What is the effect on the interference fringes in a Young's double-slit experiment due to each of the following operations:
$(a)$ the screen is moved away from the plane of the slits;
$(b)$ the (monochromatic) source is replaced by another (monochromatic) source of shorter wavelength;
$(c)$ the separation between the two slits is increased;
$(d)$ the source slit is moved closer to the double-slit plane;
$(e)$ the width of the source slit is increased;
$(f)$ the monochromatic source is replaced by a source of white light?
(In each operation,take all parameters,other than the one specified,to remain unchanged.)

(N/A) The angular separation of the fringes remains constant $(=\lambda / d)$. The actual fringe width $\beta = \lambda D / d$ increases in proportion to the distance $D$ of the screen from the plane of the slits.
$(b)$ The fringe width $\beta = \lambda D / d$ decreases because the wavelength $\lambda$ is smaller.
$(c)$ The fringe width $\beta = \lambda D / d$ decreases because the slit separation $d$ is increased.

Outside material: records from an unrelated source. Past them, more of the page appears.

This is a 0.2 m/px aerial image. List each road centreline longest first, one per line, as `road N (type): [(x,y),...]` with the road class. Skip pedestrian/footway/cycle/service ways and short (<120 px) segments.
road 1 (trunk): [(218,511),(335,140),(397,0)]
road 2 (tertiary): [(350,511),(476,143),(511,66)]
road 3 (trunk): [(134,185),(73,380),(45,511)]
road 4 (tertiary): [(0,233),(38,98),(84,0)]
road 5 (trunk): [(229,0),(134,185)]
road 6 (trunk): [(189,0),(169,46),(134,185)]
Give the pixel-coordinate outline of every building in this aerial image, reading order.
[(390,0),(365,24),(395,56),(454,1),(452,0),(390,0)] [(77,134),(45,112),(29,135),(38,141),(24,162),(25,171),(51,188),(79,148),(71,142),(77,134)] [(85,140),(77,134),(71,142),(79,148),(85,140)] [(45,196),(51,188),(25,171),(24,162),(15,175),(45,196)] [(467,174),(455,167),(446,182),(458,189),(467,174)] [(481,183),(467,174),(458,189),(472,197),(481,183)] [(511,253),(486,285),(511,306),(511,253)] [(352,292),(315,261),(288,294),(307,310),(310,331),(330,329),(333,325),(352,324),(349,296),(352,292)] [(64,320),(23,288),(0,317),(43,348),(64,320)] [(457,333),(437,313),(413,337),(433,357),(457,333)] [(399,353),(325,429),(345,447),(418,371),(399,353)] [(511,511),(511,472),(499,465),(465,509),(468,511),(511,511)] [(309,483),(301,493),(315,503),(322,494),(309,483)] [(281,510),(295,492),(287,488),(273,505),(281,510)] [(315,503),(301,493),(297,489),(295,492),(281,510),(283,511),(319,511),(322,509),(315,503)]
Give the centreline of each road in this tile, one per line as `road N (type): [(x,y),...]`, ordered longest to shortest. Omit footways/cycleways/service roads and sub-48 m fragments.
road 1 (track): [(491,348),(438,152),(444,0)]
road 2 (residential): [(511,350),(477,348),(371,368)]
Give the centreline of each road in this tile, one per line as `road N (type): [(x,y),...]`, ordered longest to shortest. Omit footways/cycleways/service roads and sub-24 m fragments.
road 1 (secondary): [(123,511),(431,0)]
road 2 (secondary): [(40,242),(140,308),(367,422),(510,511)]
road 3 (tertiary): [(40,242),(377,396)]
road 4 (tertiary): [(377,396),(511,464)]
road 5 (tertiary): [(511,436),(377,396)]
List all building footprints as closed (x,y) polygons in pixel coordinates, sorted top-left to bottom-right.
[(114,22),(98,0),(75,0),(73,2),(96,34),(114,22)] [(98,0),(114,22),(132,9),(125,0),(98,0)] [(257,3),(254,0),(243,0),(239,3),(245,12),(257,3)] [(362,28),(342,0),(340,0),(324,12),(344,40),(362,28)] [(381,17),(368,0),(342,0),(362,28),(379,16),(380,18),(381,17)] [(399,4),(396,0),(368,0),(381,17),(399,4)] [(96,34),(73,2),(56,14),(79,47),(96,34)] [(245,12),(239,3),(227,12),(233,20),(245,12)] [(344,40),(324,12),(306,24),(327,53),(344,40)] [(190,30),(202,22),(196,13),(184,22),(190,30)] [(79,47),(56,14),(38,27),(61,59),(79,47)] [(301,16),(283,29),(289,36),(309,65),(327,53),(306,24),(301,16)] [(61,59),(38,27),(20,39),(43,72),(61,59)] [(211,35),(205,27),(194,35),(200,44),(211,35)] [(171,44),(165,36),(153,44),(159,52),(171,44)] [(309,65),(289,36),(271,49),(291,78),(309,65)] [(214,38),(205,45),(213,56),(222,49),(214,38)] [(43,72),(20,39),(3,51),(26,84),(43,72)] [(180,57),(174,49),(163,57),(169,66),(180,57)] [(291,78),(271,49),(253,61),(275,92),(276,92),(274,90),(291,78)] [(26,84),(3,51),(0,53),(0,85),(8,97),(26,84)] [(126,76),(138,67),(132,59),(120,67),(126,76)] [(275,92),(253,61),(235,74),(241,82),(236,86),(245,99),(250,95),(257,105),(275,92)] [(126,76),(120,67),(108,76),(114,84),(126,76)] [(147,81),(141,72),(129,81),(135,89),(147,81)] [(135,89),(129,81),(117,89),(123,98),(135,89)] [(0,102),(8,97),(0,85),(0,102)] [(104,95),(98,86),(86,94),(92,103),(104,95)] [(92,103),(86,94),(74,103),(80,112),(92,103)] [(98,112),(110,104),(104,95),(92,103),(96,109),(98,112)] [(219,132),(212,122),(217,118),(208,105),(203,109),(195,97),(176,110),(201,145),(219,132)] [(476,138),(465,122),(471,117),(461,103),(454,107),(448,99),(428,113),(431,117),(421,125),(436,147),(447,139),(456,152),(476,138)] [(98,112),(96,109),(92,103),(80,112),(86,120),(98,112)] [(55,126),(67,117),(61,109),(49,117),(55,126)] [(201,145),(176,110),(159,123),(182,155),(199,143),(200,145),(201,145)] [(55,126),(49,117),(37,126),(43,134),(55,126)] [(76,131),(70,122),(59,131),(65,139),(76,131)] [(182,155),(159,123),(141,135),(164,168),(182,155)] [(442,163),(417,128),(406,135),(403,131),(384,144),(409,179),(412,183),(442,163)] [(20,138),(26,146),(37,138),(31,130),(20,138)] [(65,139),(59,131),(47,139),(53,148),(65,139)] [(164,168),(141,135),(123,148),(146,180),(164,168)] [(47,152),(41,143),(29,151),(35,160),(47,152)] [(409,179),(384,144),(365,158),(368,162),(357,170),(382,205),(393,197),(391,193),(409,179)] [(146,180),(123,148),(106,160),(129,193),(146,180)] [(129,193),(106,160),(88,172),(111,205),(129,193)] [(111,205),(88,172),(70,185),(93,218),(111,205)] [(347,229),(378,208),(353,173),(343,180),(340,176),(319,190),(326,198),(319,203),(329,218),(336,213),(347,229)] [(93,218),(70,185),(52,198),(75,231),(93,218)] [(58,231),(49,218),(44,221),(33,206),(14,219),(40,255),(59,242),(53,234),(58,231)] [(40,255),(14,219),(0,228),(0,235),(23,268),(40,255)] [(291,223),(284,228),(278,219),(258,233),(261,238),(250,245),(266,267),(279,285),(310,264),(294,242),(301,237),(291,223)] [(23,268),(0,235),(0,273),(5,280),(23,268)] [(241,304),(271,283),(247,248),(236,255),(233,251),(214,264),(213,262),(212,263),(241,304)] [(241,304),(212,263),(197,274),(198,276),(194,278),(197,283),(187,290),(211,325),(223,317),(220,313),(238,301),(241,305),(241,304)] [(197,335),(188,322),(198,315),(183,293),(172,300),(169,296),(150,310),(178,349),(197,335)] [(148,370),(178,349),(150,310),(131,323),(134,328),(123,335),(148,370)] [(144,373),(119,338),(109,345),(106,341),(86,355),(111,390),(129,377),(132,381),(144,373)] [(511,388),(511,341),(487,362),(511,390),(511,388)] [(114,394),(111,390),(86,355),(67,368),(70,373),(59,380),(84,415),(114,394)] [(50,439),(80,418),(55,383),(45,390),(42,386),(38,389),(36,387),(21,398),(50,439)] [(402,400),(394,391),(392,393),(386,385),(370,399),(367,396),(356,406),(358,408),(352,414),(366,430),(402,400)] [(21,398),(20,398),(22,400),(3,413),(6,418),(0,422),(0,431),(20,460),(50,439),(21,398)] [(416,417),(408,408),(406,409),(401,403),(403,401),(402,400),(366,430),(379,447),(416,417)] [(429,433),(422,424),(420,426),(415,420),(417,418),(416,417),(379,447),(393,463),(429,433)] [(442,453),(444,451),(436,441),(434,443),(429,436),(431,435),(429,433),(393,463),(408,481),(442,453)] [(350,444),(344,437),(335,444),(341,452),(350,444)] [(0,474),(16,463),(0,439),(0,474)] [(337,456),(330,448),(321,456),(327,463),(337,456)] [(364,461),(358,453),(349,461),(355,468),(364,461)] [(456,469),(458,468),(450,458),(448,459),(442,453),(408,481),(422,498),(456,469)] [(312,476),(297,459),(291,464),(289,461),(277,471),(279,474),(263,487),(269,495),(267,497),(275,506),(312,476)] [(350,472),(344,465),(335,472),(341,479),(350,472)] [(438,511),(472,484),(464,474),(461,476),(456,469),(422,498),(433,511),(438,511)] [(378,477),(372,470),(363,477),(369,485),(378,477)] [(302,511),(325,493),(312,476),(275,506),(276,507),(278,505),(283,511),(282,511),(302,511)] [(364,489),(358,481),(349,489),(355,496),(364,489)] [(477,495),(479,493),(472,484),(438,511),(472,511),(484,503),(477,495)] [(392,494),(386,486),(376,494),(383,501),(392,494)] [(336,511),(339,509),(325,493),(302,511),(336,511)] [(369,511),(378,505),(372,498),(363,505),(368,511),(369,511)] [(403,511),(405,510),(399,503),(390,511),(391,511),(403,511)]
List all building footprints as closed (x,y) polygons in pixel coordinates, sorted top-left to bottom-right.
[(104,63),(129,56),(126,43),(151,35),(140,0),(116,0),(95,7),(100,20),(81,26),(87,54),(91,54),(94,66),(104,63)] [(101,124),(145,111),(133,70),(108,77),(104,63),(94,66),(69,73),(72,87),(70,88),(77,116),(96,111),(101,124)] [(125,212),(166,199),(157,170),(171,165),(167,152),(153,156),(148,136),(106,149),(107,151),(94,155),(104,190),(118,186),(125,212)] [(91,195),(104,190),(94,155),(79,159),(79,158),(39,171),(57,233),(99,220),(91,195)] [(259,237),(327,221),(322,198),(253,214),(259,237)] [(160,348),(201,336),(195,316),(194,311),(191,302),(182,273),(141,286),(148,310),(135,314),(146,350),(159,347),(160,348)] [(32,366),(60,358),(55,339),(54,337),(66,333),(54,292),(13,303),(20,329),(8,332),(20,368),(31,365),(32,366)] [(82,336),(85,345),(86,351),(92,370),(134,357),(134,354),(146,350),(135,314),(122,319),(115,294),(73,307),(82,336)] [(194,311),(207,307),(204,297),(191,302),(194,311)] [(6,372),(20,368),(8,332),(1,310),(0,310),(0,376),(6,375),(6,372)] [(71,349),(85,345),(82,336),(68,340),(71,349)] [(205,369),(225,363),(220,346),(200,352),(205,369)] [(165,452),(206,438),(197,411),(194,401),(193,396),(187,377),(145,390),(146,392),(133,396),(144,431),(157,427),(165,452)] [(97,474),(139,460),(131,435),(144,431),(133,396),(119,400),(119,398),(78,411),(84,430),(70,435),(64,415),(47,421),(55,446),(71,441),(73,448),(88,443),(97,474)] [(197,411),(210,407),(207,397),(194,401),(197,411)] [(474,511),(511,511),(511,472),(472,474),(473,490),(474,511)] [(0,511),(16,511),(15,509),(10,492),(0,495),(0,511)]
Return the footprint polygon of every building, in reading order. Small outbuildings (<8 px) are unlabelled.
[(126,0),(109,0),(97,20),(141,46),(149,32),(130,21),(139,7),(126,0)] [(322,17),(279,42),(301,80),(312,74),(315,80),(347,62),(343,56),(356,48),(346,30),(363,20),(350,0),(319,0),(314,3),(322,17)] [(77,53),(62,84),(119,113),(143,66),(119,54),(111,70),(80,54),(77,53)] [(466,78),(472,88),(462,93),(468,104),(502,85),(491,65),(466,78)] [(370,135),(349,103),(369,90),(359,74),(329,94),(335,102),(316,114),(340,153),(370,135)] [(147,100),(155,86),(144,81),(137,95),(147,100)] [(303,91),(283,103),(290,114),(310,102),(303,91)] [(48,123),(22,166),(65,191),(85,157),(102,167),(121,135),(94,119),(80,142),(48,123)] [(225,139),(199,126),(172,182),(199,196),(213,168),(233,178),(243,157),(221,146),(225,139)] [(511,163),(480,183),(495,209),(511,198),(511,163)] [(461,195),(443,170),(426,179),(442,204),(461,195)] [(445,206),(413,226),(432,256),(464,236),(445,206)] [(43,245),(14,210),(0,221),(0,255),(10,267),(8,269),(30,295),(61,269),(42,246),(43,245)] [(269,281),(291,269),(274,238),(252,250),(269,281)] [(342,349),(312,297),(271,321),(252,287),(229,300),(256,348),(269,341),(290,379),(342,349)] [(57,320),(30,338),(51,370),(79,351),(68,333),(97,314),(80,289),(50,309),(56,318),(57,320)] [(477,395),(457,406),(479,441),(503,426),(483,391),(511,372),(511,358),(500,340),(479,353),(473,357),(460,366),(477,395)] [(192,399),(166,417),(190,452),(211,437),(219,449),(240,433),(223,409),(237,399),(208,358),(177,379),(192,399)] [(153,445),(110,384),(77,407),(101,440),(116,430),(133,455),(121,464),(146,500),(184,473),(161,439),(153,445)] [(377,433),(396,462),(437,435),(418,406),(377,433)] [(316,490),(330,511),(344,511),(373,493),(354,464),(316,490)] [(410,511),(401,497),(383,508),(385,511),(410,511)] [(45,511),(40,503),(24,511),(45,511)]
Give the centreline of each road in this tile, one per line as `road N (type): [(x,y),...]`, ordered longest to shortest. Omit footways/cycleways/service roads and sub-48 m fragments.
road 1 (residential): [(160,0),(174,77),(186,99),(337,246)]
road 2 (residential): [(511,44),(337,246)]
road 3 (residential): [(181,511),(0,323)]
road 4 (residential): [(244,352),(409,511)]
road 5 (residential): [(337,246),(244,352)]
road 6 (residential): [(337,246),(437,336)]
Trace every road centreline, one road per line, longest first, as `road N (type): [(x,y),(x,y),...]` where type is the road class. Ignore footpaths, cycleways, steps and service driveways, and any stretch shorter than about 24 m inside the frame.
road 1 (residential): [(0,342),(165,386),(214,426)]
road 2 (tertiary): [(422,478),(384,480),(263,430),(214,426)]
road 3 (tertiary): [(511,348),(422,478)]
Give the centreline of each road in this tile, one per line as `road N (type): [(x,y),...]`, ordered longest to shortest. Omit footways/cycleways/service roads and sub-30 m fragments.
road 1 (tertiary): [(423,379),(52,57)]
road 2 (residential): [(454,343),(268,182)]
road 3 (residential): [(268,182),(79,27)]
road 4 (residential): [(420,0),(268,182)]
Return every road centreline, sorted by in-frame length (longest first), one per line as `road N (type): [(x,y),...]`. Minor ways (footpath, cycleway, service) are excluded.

$(d)$ Let $s$ be the size of the source and $S$ be its distance from the plane of the two slits. For interference fringes to be visible,the condition $s / S < \lambda / d$ must be satisfied. As $S$ decreases,the condition becomes harder to satisfy. The interference pattern becomes less sharp,and eventually,the fringes disappear.
$(e)$ Similar to $(d)$,as the source slit width $s$ increases,the condition $s / S < \lambda / d$ is violated. The interference pattern becomes less sharp and eventually disappears.
$(f)$ The interference patterns for different wavelengths overlap. The central bright fringe is white. Since fringe width $\beta \propto \lambda$,the fringes for shorter wavelengths (blue) are closer to the center than those for longer wavelengths (red). Thus,the fringes appear coloured,with red on the outside and blue on the inside,eventually becoming white/blurred.